# outboard motor oil at walmart



## kneedeep (Mar 24, 2010)

went to walmart today and saw they sell Johnson/evinrude outboard motor oil. one is a semi synthetic blue in color like xd50. the other one is a super premium synthetic gold in color like xd100. they don't say xd50 or xd100 on the label. it was $29.00 a gallon for the super premium synthetic. anyone know if it is the same as xd100, did not get any feedback from walmart online


----------



## karma (Oct 26, 2007)

i have an e-tec 200 hp and their have been some times where i forgot to get my xd100 for a fishing trip.. I have used several gallons of yamaha high synthetic oil.. its like 30$ bucks or so.. I have also been told by a friend of mine who runs an e-tec that it is basically the same product.. IMO in a pinch it is good to go.. :thumbsup:


----------



## drifterfisher (Oct 9, 2009)

I use the gallon of Penzoil in my tohatsu,and johnson. Has been working fine for years now. If you watch it it will go on sale for 16.88$


----------



## sealark (Sep 27, 2007)

I can't answer your question but I have a 150 E-tec with close to 800 hours no oil problems I have mine set on tcw3 and use $13.00 a gallon penzoil TCW 3 from sams club. The tcw 3 setting uses more oil than the 100 setting but no wher near double.


----------



## kneedeep (Mar 24, 2010)

I run 2 e-tecs a 115 and a 225 both set at xd100. it would be nice to know if it is the same . the last 2 gallons I got from the dealer cost $90.00 and bring your own jug. I could save $15.00 a gallon and get it any time it's on the way home.


----------



## cablechris (May 3, 2011)

My buddy buys the Penzoil from walmart and runs it in his 125 Yamaha. Never had any issues.


----------



## 85okhai (Mar 15, 2010)

i run penzoil in my 200 hpdis and have not had a problem. have also read it burns cleaner than yamalube. i get mine from sams for little more than $13/gal


----------



## parrothead (Oct 1, 2007)

I fish out of my Hobie and dont worry about it anymore !!!

Scott


----------



## devinsdad (Mar 31, 2010)

I have a 175 Evinrude FI and use the Walmart oil and have never had any issues. For $13 a gallon, it is a deal.


----------



## sealark (Sep 27, 2007)

kneedeep said:


> I run 2 e-tecs a 115 and a 225 both set at xd100. it would be nice to know if it is the same . the last 2 gallons I got from the dealer cost $90.00 and bring your own jug. I could save $15.00 a gallon and get it any time it's on the way home.
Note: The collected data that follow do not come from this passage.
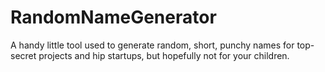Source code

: RandomNameGenerator
===================

A handy little tool used to generate random, short, punchy names for top-secret projects and hip startups, but hopefully not for your children.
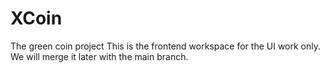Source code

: # XCoin
The green coin project
This is the frontend workspace for the UI work only. 
We will merge it later with the main branch.
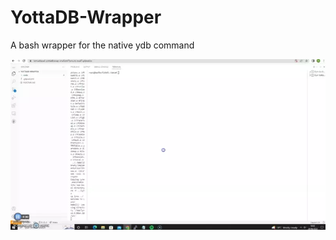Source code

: # YottaDB-Wrapper

A bash wrapper for the native ydb command

![Alt text](yottadb-wrapper.webp?raw=true "Gitpod View")

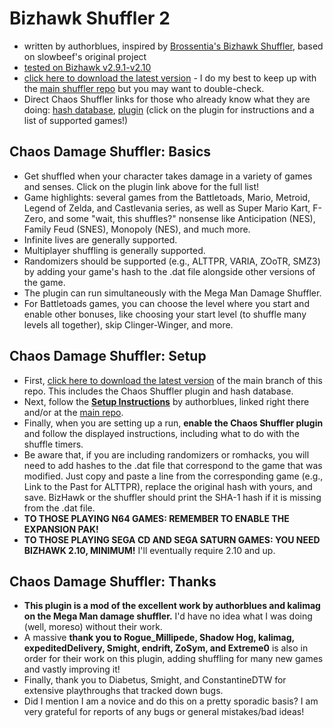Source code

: # Bizhawk Shuffler 2
* written by authorblues, inspired by [Brossentia's Bizhawk Shuffler](https://github.com/brossentia/BizHawk-Shuffler), based on slowbeef's original project
* [tested on Bizhawk v2.9.1-v2.10](https://github.com/TASVideos/BizHawk/releases/)
* [click here to download the latest version](https://github.com/Phiggle/bizhawk-shuffler-2/archive/refs/heads/main.zip) - I do my best to keep up with the [main shuffler repo](https://github.com/authorblues/bizhawk-shuffler-2) but you may want to double-check.
* Direct Chaos Shuffler links for those who already know what they are doing: [hash database](https://github.com/Phiggle/bizhawk-shuffler-2/blob/main/plugins/chaos-shuffler-hashes.dat), [plugin](https://github.com/Phiggle/bizhawk-shuffler-2/blob/main/plugins/chaos-damage-shuffler.lua) (click on the plugin for instructions and a list of supported games!)

## Chaos Damage Shuffler: Basics
* Get shuffled when your character takes damage in a variety of games and senses. Click on the plugin link above for the full list!
* Game highlights: several games from the Battletoads, Mario, Metroid, Legend of Zelda, and Castlevania series, as well as Super Mario Kart, F-Zero, and some "wait, this shuffles?" nonsense like Anticipation (NES), Family Feud (SNES), Monopoly (NES), and much more.
* Infinite lives are generally supported.
* Multiplayer shuffling is generally supported.
* Randomizers should be supported (e.g., ALTTPR, VARIA, ZOoTR, SMZ3) by adding your game's hash to the .dat file alongside other versions of the game.
* The plugin can run simultaneously with the Mega Man Damage Shuffler.
* For Battletoads games, you can choose the level where you start and enable other bonuses, like choosing your start level (to shuffle many levels all together), skip Clinger-Winger, and more.

## Chaos Damage Shuffler: Setup
* First, [click here to download the latest version](https://github.com/Phiggle/bizhawk-shuffler-2/archive/refs/heads/main.zip) of the main branch of this repo. This includes the Chaos Shuffler plugin and hash database.
* Next, follow the **[Setup Instructions](https://github.com/authorblues/bizhawk-shuffler-2/wiki/Setup-Instructions)** by authorblues, linked right there and/or at the [main repo](https://github.com/authorblues/bizhawk-shuffler-2).
* Finally, when you are setting up a run, **enable the Chaos Shuffler plugin** and follow the displayed instructions, including what to do with the shuffle timers.
* Be aware that, if you are including randomizers or romhacks, you will need to add hashes to the .dat file that correspond to the game that was modified. Just copy and paste a line from the corresponding game (e.g., Link to the Past for ALTTPR), replace the original hash with yours, and save. BizHawk or the shuffler should print the SHA-1 hash if it is missing from the .dat file.
* **TO THOSE PLAYING N64 GAMES: REMEMBER TO ENABLE THE EXPANSION PAK!**
* **TO THOSE PLAYING SEGA CD AND SEGA SATURN GAMES: YOU NEED BIZHAWK 2.10, MINIMUM!** I'll eventually require 2.10 and up.

## Chaos Damage Shuffler: Thanks
* **This plugin is a mod of the excellent work by authorblues and kalimag on the Mega Man damage shuffler.** I'd have no idea what I was doing (well, moreso) without their work.
* A massive **thank you to Rogue_Millipede, Shadow Hog, kalimag, expeditedDelivery, Smight, endrift, ZoSym, and Extreme0** is also in order for their work on this plugin, adding shuffling for many new games and vastly improving it!
* Finally, thank you to Diabetus, Smight, and ConstantineDTW for extensive playthroughs that tracked down bugs.
* Did I mention I am a novice and do this on a pretty sporadic basis? I am very grateful for reports of any bugs or general mistakes/bad ideas!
$90.00 a gallon :thumbdown:Vs. $13 and change burning twice as much set on TCW 3 = $27 compared to $90 If it were mine I would be shopping at Sam's. and get my E-tecs set to TCW3. Just a suggestion. :thumbup::thumbup:


----------



## johnsonbeachbum (Oct 1, 2007)

they all are supposed to be made to the standards code on the labels.
The only differences are the additives.
Your owners manual will state what code of oil is required.
I do not believe the manufacturer is allowed to required the use of one exclusive brand.


----------



## kneedeep (Mar 24, 2010)

thanks for all the reply's I know I can have my motor set to the xd50 mode and burn any tcw-3 oil on the market but I have mine set for xd100 so I have to buy that oil at a evinrude dealer the only one who sales it. sealark that was $90.00 for 2 gals. for you e-tec owners there's a good tread on this at the e-tec owners group forum under e-tec discussions/important oil info. it talks about serria and amzoil and xd100 oil. there's also a tread about the walmart evinrude/Johnson oil. that was the first time I had seen evinrude/johnson oil at walmart


----------



## SHO-NUFF (May 30, 2011)

I used Pennzoil semi synthetic in a 2 stoke Johnson for years. I am running Quick Silver premium in my 2 stroke Yamaha. Know people that run cheap Walmart brand oil and never a problem. 
Might be wasting my money, but I don't run Orielly or AutoZone branded oil in my truck either, and outboards cost a heck of a lot more to replace than a Chevy engine.


----------